▶ **YOUR OBJECTIVE**
Out of the entries that follow, copy each line containing "down".
Content starts
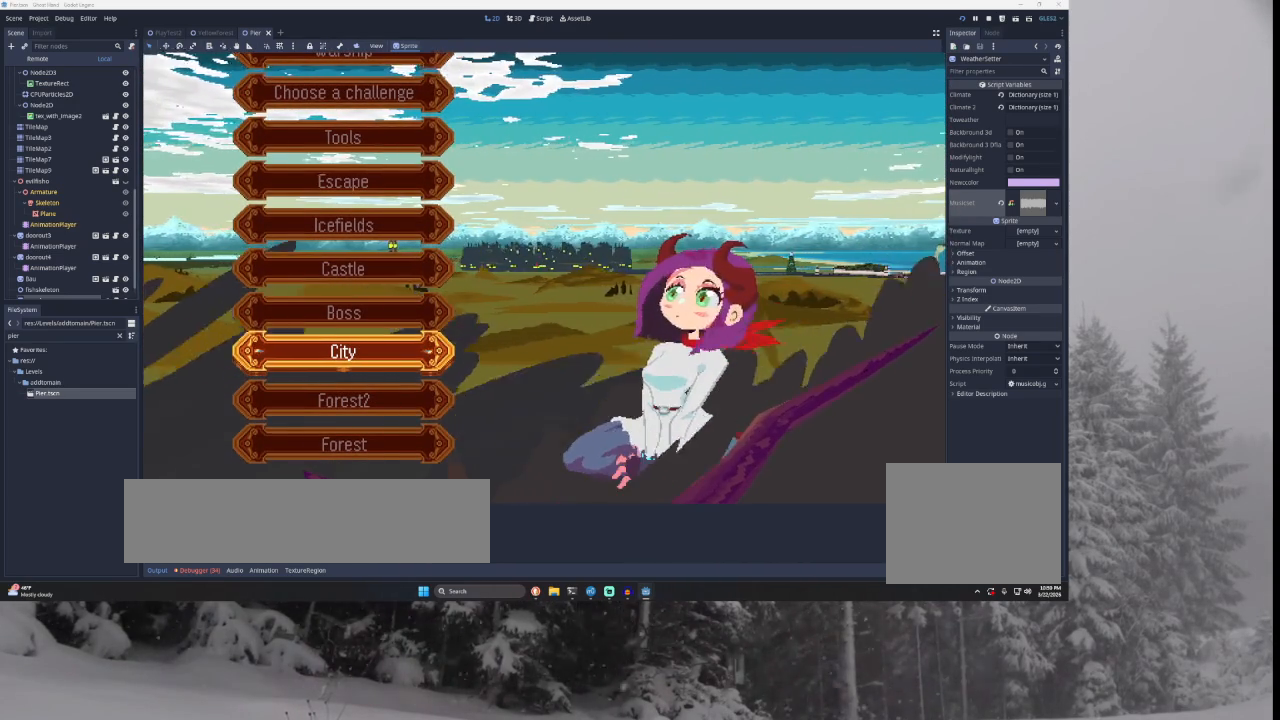
{"buttons": [], "left_stick": "center", "right_stick": "center", "events": []}
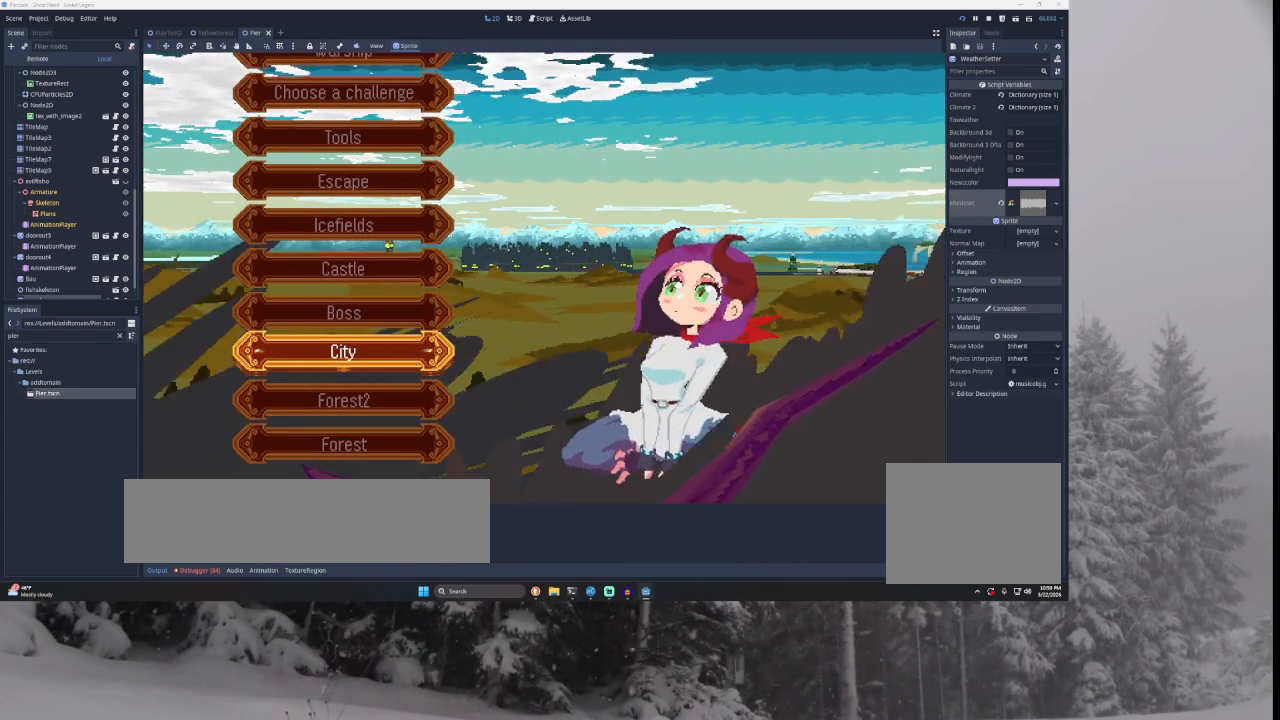
{"buttons": [], "left_stick": "up", "right_stick": "center", "events": [[500, "left_stick", "up"]]}
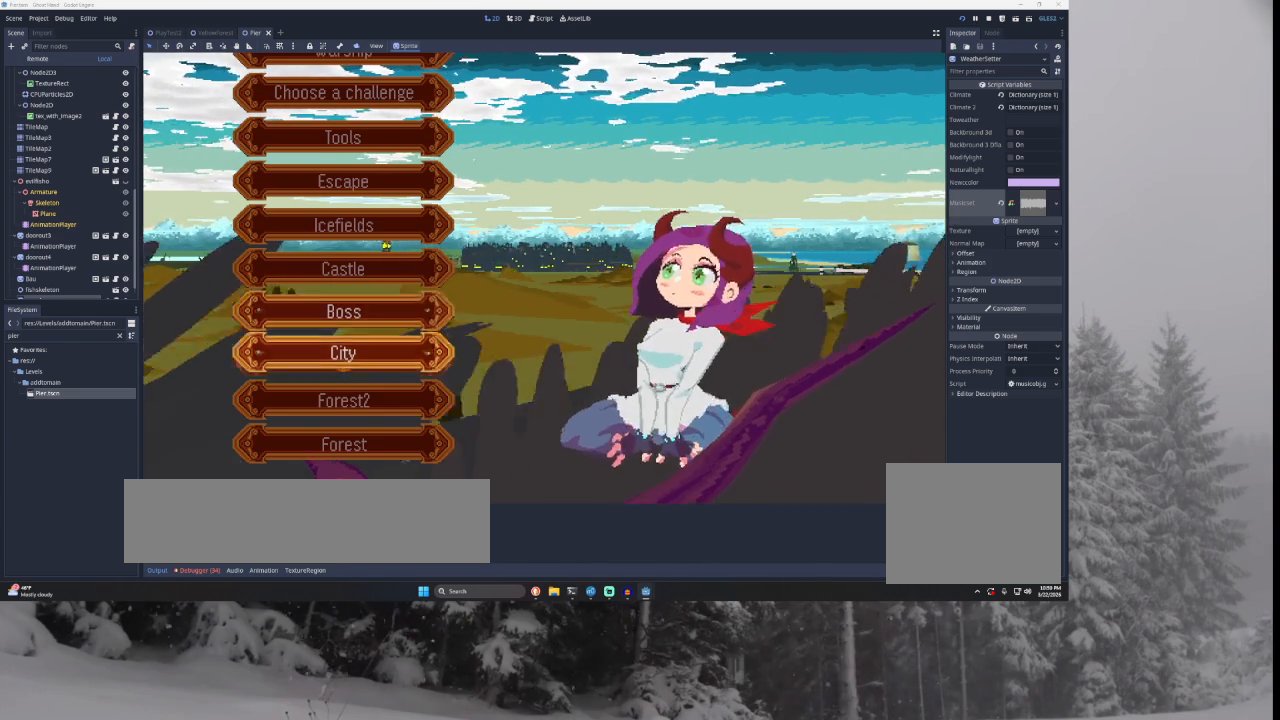
{"buttons": [], "left_stick": "center", "right_stick": "center", "events": [[100, "left_stick", "center"], [267, "left_stick", "down"], [433, "left_stick", "center"]]}
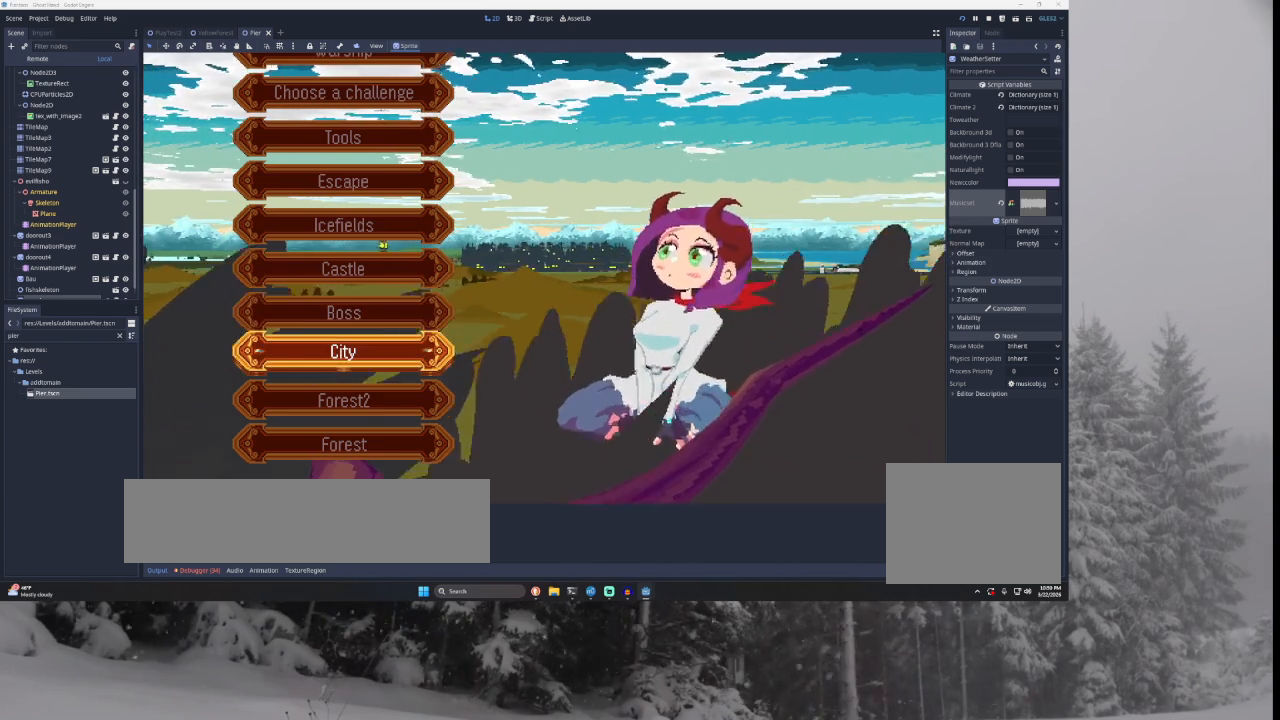
{"buttons": [], "left_stick": "center", "right_stick": "center", "events": []}
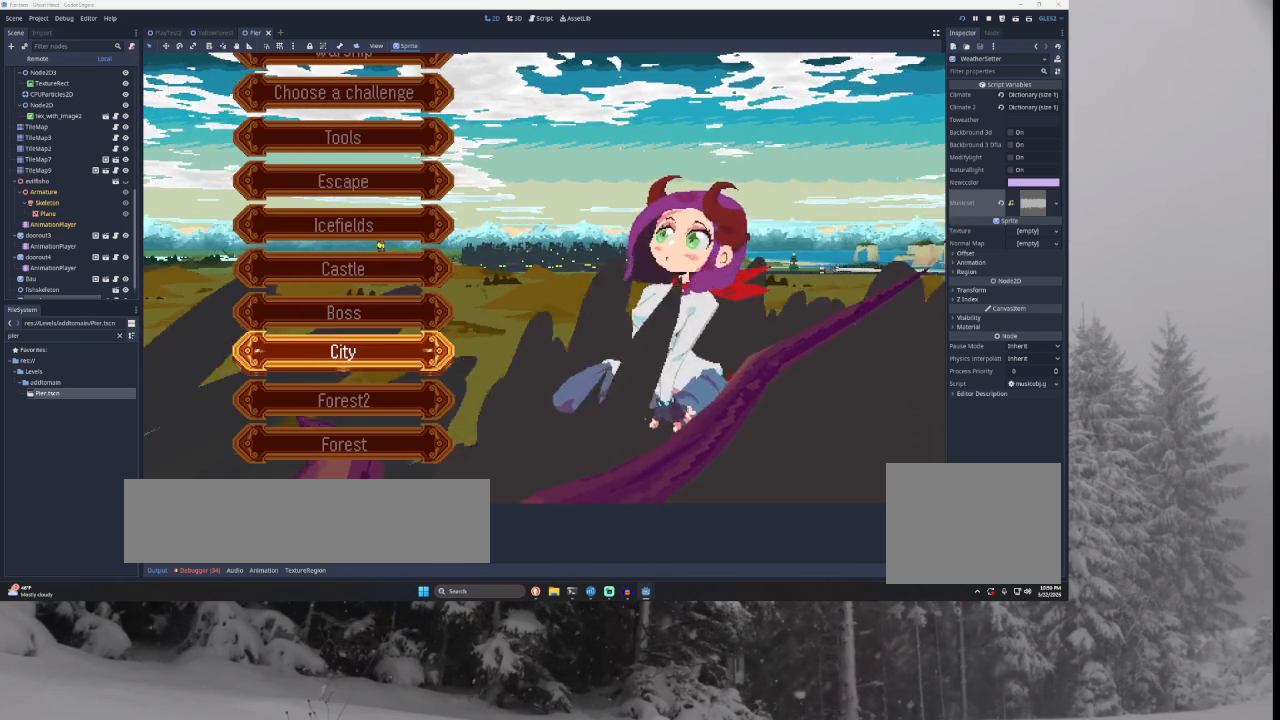
{"buttons": [], "left_stick": "up", "right_stick": "center", "events": [[33, "left_stick", "down"], [200, "left_stick", "center"], [433, "left_stick", "up"]]}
Content ends
▶ **ANSWER SPACE**
{"buttons": [], "left_stick": "center", "right_stick": "center", "events": [[100, "left_stick", "center"], [267, "left_stick", "down"], [433, "left_stick", "center"]]}
{"buttons": [], "left_stick": "up", "right_stick": "center", "events": [[33, "left_stick", "down"], [200, "left_stick", "center"], [433, "left_stick", "up"]]}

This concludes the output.